Saturday, Keen Ice will try to pull off another Saratoga shocker when he starts in the $1.25 million, Grade I Whitney Handicap. The horse to beat in the race will be Gun Runner, who will be made the morning-line favorite when the race is drawn Tuesday night.

"I think he is as good as he has ever been," said Todd Pletcher, who trains the 5-year-old son of two-time Horse of the Year Curlin.
 
Some things have changed since the last time Keen Ice stepped on the Saratoga dirt.
 
When Keen Ice won the Travers, he was trained by Dale Romans. After an eighth-place finish in the 2016 Dubai World Cup, owner Jerry Crawford of Donegal Racing changed trainers, moving the horse to Pletcher. The horse was given some time off with the hope being he would be able to run at Saratoga last summer.
 
He never made a race. His return to the races in 2016 came in October when he was third in an allowance race at Belmont as the even-money favorite.
 
"It's been a little bit of a tricky situation with him," Pletcher said. "When we got him, we were kind of running out of time."
 
But Pletcher got the horse to last year's Breeders' Cup and he was not disgraced, finishing third behind Arrogate and California Chrome.
 
Keen Ice started his 5-year-old season with a second in the Grade III Harlan's Holiday at Gulfstream and then was fourth in the inaugural $12 million Pegasus World Cup, also at Gulfstream.
 
"Gulfstream is a track that is not really conducive to him," Pletcher said.
 
Then came another trip to Dubai where he was seventh in his second try in the World Cup.
 
Pletcher said the surface in Dubai was one Keen Ice did not like.

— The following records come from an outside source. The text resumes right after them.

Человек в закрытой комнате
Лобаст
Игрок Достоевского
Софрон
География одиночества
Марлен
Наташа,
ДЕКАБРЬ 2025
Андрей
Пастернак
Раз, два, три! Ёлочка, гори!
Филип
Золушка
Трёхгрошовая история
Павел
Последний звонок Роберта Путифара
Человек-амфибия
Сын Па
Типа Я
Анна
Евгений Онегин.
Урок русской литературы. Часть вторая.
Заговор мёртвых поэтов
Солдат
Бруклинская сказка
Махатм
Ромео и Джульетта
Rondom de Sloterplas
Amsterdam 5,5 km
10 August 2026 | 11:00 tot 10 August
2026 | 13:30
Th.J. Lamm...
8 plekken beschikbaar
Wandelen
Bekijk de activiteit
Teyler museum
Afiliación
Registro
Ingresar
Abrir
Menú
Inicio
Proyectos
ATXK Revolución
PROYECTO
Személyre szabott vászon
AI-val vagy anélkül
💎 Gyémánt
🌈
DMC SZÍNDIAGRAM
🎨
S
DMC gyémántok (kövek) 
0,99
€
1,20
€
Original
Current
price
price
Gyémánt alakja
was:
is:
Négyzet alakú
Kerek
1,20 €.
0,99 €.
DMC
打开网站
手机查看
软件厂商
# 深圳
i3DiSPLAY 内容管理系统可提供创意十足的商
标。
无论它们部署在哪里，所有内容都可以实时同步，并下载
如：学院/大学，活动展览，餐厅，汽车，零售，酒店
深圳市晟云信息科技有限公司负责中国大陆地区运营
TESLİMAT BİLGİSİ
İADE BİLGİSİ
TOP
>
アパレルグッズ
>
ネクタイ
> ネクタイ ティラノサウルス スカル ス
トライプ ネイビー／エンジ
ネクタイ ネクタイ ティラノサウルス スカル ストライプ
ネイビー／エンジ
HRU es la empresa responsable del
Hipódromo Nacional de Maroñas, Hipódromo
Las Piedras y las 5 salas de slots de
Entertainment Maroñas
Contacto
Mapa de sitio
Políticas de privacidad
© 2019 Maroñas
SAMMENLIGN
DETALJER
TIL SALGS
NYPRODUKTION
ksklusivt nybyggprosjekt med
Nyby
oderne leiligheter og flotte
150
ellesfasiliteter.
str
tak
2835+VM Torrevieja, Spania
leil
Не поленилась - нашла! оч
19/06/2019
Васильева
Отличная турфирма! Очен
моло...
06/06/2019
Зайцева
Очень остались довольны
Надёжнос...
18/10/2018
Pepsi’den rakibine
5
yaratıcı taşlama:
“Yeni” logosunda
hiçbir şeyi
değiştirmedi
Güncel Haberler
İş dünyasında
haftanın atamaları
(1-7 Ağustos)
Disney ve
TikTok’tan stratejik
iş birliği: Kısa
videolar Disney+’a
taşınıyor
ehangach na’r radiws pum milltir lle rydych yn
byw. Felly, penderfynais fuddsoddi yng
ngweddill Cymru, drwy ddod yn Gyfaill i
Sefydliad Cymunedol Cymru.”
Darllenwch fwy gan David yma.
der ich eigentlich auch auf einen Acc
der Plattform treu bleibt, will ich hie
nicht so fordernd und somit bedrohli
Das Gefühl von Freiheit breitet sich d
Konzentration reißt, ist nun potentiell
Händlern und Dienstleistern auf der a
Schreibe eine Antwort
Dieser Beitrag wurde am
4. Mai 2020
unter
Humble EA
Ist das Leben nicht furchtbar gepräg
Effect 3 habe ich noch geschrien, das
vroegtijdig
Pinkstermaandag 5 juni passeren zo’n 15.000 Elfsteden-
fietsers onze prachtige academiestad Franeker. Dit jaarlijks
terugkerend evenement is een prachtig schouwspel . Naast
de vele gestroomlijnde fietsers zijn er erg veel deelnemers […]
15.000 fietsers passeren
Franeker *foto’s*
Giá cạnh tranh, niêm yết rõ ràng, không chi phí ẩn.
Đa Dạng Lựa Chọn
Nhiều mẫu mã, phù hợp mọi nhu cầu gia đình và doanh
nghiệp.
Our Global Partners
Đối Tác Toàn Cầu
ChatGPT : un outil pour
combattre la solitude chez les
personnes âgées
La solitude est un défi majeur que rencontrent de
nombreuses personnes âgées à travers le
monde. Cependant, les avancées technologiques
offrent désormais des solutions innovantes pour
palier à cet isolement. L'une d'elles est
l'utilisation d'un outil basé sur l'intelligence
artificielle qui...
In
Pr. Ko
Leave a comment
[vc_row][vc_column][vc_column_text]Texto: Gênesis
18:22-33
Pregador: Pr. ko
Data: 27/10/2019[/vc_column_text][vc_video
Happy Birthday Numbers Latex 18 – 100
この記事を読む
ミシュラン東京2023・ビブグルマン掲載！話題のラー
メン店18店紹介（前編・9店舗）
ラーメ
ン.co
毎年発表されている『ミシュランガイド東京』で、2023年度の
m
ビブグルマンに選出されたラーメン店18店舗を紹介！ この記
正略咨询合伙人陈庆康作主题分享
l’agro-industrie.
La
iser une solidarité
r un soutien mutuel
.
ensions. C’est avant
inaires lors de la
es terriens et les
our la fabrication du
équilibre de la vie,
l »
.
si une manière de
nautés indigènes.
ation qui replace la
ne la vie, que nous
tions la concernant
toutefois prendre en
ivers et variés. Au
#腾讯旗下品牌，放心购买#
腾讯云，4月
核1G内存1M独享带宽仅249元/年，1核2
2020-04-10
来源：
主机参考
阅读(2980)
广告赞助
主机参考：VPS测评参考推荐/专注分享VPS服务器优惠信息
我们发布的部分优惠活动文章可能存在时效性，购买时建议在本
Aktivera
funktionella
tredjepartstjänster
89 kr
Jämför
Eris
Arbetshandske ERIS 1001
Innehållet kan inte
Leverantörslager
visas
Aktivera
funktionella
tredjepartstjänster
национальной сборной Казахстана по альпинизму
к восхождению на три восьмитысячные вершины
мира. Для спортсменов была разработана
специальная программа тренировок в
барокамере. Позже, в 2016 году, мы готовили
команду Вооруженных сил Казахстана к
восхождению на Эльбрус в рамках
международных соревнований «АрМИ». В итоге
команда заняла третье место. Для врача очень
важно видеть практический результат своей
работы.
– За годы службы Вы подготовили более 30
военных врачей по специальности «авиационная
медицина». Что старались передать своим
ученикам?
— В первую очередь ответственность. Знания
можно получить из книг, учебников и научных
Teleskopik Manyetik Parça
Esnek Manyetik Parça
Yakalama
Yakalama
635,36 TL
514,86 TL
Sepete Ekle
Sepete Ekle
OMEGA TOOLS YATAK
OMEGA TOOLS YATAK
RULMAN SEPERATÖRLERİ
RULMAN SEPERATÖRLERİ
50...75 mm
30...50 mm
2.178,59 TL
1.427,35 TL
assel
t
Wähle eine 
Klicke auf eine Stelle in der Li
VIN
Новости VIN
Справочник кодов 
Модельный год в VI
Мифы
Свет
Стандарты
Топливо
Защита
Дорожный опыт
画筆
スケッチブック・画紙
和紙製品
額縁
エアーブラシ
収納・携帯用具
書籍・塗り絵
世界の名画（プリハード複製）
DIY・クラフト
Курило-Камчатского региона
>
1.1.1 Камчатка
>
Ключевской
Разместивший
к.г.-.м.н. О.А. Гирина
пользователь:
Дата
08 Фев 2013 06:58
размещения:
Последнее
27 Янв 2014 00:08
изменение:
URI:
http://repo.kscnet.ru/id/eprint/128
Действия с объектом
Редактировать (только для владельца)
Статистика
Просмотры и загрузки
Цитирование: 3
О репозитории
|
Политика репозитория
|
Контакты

After a rest, Keen Ice returned in the Grade II Suburban at Belmont and he won that race by two lengths, beating Shaman Ghost, among others. In that race, he was ridden for the first time by Jose Ortiz, who will ride Keen Ice in the Whitney.
 
"That was the first time we got to do what he really wants to do, and that is run a mile and a quarter," Pletcher said.
 
The Whitney is 11/8 miles, not the ideal distance for Keen Ice. Keen Ice is a horse who does his best running late in the race. But Pletcher says the horse is doing as good as he has ever been.
 
"The one thing we do wish is that it was 11/4 miles," Pletcher said. "He ran real well in his last race; it's just a question of whether he will have enough time to get up going 11/8."